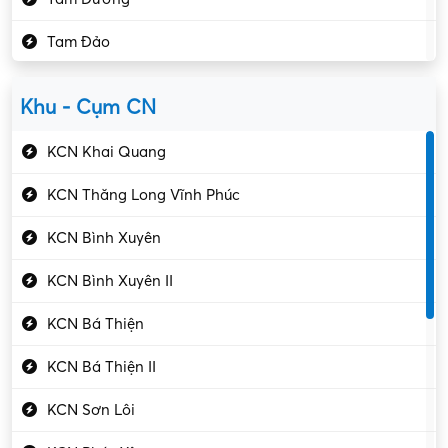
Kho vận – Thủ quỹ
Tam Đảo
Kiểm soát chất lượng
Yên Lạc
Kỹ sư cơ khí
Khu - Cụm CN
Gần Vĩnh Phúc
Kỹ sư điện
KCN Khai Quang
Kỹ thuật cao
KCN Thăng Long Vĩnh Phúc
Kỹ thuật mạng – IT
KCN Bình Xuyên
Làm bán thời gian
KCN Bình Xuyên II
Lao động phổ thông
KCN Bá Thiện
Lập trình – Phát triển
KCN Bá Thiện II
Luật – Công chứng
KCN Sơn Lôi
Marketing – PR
- - -
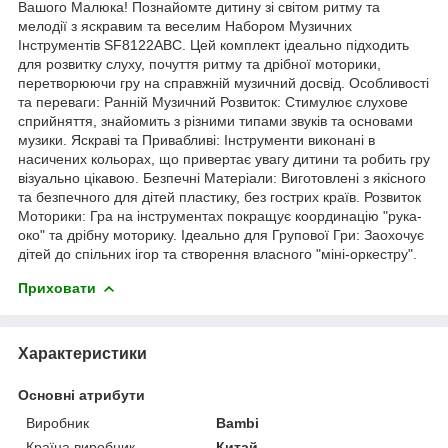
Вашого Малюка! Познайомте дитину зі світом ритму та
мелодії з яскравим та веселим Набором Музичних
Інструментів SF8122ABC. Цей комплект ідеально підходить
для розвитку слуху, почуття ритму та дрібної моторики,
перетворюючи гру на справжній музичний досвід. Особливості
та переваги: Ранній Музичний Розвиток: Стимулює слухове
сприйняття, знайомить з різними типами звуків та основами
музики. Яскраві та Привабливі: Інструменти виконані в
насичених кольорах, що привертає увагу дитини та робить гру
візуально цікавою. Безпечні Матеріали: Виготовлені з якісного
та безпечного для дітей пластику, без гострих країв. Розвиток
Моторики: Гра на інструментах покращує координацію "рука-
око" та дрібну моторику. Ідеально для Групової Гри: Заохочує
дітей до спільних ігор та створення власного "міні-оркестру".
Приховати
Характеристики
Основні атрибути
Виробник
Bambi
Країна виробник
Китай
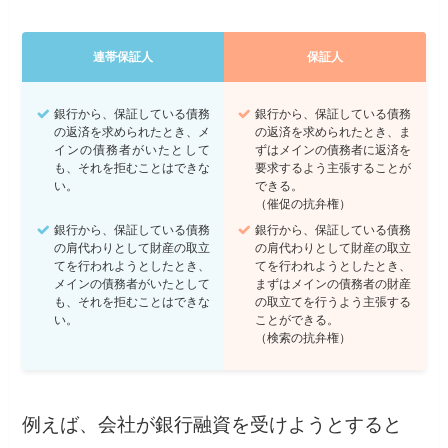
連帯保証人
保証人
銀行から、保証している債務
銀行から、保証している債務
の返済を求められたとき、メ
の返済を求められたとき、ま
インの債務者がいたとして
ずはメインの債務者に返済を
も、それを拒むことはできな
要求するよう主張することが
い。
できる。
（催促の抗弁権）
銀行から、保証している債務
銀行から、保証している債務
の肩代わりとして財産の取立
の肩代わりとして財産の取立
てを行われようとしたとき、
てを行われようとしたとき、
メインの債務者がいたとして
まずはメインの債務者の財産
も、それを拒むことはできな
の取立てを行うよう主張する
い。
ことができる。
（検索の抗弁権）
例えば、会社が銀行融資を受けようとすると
- - -
§ **What the exercise asks**
Starting at the line that has "мелодії з яскравим" and ending at the line that has "візуально цікавою. Безпечні", please write out the lines above exactly, leaving out all others.

§ **Result for this exercise**
мелодії з яскравим та веселим Набором Музичних
Інструментів SF8122ABC. Цей комплект ідеально підходить
для розвитку слуху, почуття ритму та дрібної моторики,
перетворюючи гру на справжній музичний досвід. Особливості
та переваги: Ранній Музичний Розвиток: Стимулює слухове
сприйняття, знайомить з різними типами звуків та основами
музики. Яскраві та Привабливі: Інструменти виконані в
насичених кольорах, що привертає увагу дитини та робить гру
візуально цікавою. Безпечні Матеріали: Виготовлені з якісного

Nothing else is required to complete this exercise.